Insiders in Washington, however, believed that the Congress members would see their shadows and proclaim two more years of the cycle of expiration, political grandstanding, and the retroactive resurrection of the provisions with an extension through the end of 2015, but no change in status from temporary to permanent for any of the provisions (which, except for the education credit, have technically expired):

  • The research credit, simplified to make the credit permanent but also giving start-up businesses the ability to claim the credit against payroll taxes;
  • he enhanced §179 expensing;
  • The state and local sales tax deduction;
  • The American Opportunity Tax Credit, indexed to inflation after its renewal in 2018;
  • The employer-provided mass transit and parking benefits exclusion;
  • The reduced recognition period for built-in gains of S corporations;
  • The rules regarding basis adjustments to the stock of S corporations making charitable contributions of property;
  • The rule allowing some tax-free distributions from IRAs for charitable purposes;
  • The deduction for charitable contributions by individuals and corporations of real property interests for conservation purposes; and
  •  The deduction for charitable contributions of food inventory.

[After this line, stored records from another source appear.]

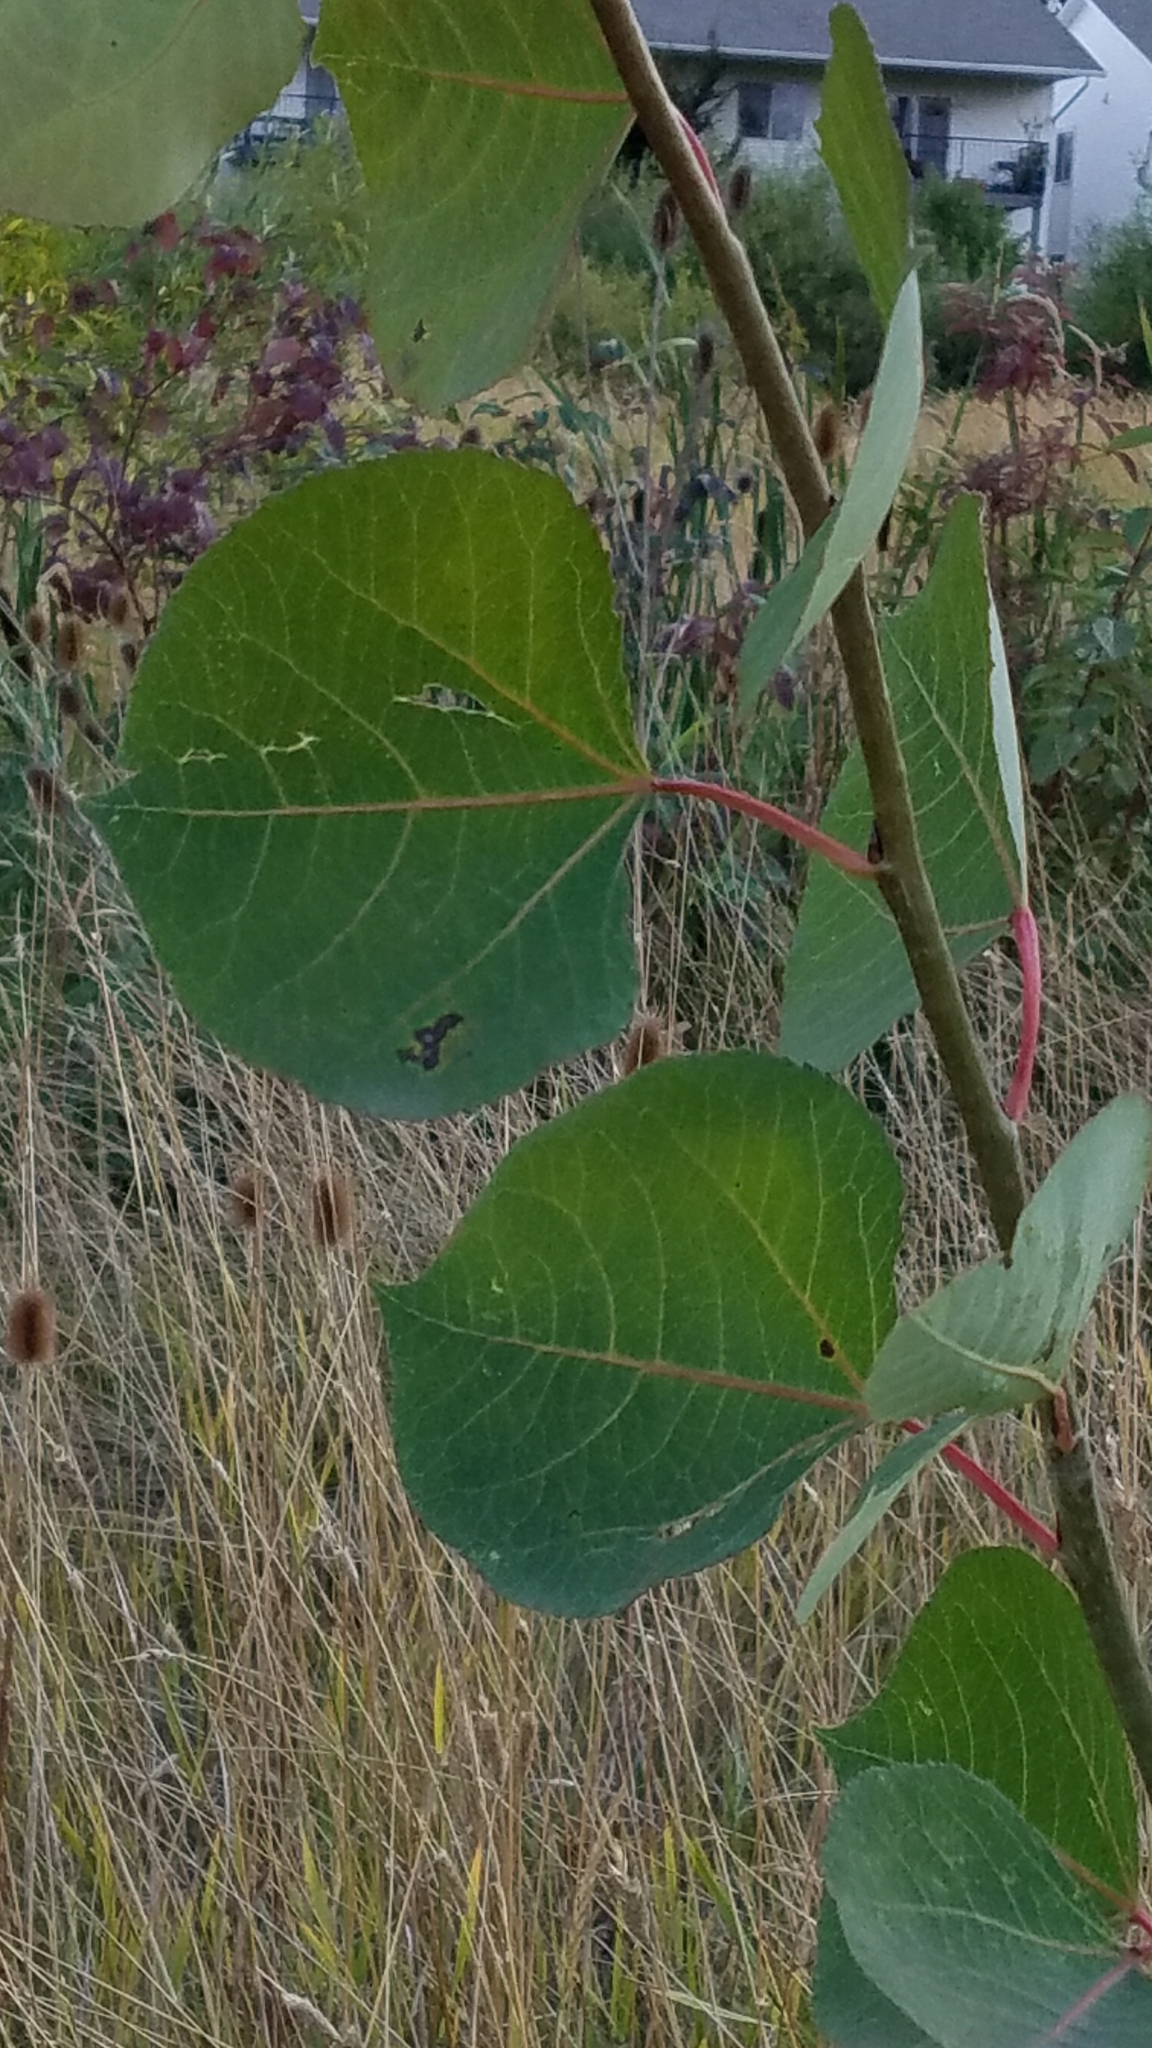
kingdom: Plantae
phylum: Tracheophyta
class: Magnoliopsida
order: Malpighiales
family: Salicaceae
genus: Populus
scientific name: Populus tremuloides
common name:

However, the legislation proposed on December 1, the Tax Increase Prevention Act of 2014, would only extend the provisions through the end of 2014 (rather than 2015, as in the Senate Finance initial markup). This means that the expired provisions will re-expire less than a month after being given new life (if enacted and not vetoed).


The new Congress claims it will take up tax reform in 2015. We’ll see about that. The indications are that this will be a donnybrook.